Tyree asked you for your specs. Lets start with that if you don't mind. Splitting hairs regarding temps is a bit useless unless we know what we are dealing with.


----------



## Tyree (May 10, 2009)

Your CPU temps are a little high, but acceptable considering the ambient temps.
Asus EPU4 may assist in lowering temps but it also reduces performance to accomplish that and in turn will reduce the gaming experience.
If you case is actually hot enough to raise the room temp, you may need more fans or perhaps a different fan arrangement.
When we know what we're working with we may be able to assist better.



Tyree said:


> PC Specs?
> Pre- Built Brand & Model Number
> Custom Built- Brand & Model of Mobo-CPU-RAM-Graphics-PSU.
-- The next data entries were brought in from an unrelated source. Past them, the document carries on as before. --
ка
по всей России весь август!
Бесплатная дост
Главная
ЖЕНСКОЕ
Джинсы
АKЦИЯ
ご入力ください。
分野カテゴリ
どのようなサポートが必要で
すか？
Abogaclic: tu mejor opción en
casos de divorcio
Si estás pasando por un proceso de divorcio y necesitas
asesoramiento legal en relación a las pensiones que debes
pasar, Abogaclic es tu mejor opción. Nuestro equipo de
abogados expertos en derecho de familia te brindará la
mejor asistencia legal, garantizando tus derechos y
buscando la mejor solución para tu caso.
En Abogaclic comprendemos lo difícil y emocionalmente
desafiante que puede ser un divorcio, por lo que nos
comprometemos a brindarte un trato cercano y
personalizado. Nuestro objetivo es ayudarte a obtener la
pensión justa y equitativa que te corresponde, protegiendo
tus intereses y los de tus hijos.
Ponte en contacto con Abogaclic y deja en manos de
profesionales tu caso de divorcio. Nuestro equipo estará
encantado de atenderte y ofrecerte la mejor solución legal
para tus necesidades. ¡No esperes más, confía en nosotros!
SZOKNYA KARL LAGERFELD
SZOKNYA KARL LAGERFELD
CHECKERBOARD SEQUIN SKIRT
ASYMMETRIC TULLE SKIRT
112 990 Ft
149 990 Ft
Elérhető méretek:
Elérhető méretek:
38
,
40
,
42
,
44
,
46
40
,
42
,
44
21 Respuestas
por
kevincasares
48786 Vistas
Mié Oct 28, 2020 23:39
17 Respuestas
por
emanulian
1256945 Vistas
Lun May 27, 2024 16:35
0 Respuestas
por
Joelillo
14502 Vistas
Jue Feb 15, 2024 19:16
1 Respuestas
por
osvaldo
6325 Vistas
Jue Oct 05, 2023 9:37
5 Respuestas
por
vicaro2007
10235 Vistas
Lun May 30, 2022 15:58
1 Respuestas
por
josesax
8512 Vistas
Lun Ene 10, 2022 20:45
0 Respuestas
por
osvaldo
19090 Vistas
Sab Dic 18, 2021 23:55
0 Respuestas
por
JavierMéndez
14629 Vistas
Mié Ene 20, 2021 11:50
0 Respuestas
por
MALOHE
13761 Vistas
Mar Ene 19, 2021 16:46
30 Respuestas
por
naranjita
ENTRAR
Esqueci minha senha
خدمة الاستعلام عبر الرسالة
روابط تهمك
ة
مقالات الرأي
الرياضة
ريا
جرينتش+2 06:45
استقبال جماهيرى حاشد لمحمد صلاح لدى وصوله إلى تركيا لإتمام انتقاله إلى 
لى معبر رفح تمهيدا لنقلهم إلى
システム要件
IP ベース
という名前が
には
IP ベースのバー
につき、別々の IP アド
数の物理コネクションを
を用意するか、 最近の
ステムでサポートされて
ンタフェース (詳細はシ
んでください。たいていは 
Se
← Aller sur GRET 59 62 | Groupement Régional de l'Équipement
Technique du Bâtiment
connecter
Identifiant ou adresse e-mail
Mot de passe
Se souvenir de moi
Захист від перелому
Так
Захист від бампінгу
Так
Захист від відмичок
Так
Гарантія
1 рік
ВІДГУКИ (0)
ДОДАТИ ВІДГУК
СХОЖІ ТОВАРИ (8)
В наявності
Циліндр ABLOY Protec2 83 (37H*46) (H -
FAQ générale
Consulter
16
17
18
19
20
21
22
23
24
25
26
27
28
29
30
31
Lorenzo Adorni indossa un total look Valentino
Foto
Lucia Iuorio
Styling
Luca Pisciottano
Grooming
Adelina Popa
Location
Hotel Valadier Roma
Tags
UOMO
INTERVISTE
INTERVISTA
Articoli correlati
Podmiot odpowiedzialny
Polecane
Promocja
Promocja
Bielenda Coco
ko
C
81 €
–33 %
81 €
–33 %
Please include the Brand & Model of the case, how many fans, the fan(s) size, there location in the case and the direction of their individual airflow.


----------



## skljom (Jul 6, 2012)

no airflow, only stock cooler


----------



## Masterchiefxx17 (Feb 27, 2010)

If the stock cooler is the only fan that will not be enough. You can buy some cheap case fans and install them on the mounting ports.


----------



## skljom (Jul 6, 2012)

got only 1 3 pin connector for CPU fan, can I connect others on PSU?


----------



## Wrench97 (May 10, 2008)

By other fans he means case fans that would hook to the Chassis Fan header.
Or if you use a aftermarket heat sink designed for multiple fans it will have only one connector that goes to the motherboard.


----------



## Masterchiefxx17 (Feb 27, 2010)

He's only using the stock CPU fan.

What is the make and model number of your case and motherboard?

You'll be looking at something like this:

Antec TrueQuiet 120 Case Fan - Newegg.com


----------